February 23rd, 2017 · No Comments · English Premier League, Fifa, Football, soccer

The financial ramifications of failure in England’s Premier League are the most dramatic in sports.

The difference between income inside the league … versus income outside it for the three clubs who will be relegated in May … appears to be something north of 400 million pounds. Maybe around half a billion.

Per club, per season. Mostly driven by a 5.1-billion-pounds TV deal for the world’s most-watched sports league.

Fear of demotion to the second division, and the financial Armageddon attached to it, led to defending champion Leicester City announcing today it had fired coach Claudio Ranieri — who was named Fifa’s club manager of the year only last month for leading City to the 2016 Premier League championship, one of the most astonishing upsets in sports history.

In most sports, in most countries, that sort of triumph would assure a coach of at least one full season of further employment, and probably two.

For Claudio Ranieri, it was good for two-thirds of a season.

And as harsh as that treatment seems, it is difficult to criticize Premier League owners for changing coaches when that half-a-billion threat of relegation becomes palpable.

As it now is, at Leicester.

The champions have not scored a league goal in 2017. They now are only one point clear of the relegation zone.

Leicester could be at the bottom of the table by the time it plays host to Liverpool on Monday night.

I watched Leicester in their Champions League defeat at Seville last night, and they looked limp and undermanned in a 2-1 defeat.
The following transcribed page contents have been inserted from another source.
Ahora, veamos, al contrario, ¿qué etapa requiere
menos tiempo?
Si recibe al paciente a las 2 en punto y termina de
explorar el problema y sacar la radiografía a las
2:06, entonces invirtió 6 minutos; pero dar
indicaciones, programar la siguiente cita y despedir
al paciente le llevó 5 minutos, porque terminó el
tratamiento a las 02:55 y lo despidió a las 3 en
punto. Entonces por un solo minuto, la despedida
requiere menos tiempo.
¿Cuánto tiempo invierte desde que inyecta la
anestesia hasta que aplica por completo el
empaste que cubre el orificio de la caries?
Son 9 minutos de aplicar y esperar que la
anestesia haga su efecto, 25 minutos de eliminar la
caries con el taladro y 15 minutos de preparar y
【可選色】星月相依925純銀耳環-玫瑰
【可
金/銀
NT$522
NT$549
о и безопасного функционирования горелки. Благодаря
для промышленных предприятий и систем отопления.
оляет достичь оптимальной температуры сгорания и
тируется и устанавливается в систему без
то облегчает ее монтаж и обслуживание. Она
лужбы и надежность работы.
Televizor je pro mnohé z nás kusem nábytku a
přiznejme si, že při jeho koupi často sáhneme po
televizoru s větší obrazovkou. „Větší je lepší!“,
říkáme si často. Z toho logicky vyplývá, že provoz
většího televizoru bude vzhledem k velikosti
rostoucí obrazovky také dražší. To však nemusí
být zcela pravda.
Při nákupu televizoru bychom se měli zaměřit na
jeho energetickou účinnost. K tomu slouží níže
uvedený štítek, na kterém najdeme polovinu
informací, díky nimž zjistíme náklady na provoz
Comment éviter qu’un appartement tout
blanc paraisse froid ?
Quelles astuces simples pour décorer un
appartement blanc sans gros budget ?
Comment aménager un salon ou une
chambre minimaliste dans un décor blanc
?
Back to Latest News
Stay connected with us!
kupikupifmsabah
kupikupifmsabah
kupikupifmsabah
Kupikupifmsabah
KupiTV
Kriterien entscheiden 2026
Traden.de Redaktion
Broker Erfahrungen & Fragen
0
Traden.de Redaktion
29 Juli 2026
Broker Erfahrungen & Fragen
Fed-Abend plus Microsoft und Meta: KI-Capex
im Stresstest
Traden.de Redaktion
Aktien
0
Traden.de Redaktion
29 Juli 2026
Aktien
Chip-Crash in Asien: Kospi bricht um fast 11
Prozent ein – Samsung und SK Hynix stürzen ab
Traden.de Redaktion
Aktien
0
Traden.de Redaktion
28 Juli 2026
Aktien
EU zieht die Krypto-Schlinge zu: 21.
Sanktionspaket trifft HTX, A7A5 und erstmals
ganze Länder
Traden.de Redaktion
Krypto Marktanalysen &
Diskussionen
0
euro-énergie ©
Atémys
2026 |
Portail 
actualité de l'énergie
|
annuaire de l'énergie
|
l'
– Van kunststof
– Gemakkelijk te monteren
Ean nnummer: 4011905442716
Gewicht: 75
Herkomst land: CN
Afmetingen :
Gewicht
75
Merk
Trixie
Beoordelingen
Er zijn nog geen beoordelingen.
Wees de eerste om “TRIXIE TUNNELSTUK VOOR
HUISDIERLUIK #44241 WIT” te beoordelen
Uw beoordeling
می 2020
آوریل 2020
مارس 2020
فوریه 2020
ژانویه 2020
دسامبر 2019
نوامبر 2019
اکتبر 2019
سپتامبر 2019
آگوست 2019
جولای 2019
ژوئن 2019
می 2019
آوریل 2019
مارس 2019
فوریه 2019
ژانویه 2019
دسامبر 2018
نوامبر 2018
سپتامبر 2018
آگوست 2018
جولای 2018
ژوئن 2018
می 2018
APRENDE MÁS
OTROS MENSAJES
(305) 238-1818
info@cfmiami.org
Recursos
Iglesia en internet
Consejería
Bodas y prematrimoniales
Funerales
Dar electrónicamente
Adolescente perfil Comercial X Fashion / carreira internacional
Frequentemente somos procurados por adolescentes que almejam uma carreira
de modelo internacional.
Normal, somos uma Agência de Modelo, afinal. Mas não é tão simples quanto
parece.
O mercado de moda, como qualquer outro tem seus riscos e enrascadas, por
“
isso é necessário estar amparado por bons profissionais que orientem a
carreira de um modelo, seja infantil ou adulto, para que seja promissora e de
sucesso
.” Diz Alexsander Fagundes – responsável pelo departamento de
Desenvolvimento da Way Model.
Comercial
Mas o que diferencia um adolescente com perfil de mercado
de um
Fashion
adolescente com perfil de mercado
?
It was nearly impossible to see how those guys had won the Premier League.

They lost only one key player from last year’s championship side, N’Golo Kante (now at Chelsea), but he was considered by many to be the most important player at the club, breaking up attacks in his role as defensive midfielder but also launching City’s rapid counter-attacks with excellent passes.

Also, the opposition has adjusted to Leicester’s style. A defense-first approach set up to produce lightning-quick counters has become almost trite in the league, and simply by going forward more carefully the other teams have largely neutralized Leicester — who have averaged less than a goal per match while winning five, drawing six and losing 14.

Ranieri, a 65-year-old Italian, is a fine man and a solid tactician, but the drumbeat of steady defeat, as well as rumors of having lost the respect of some of his players, stampeded the Thai owners of the club to make a change.

The club’s vice-chairman said: “We will forever be grateful to [Ranieri] for what he has helped us to achieve. It was never our expectation that the extraordinary feats of last season should be replicated this season. Indeed, survival in the Premier League was our first and only target. But we are now faced with a fight to reach that objective and feel a change is necessary to maximize the opportunity presented by the final 13 games.”

Thanks for the memories, Claudio, good luck in the future, but too much money is involved for us to allow sentimentality to enter the equation.

And we thought life was tough in American professional sports.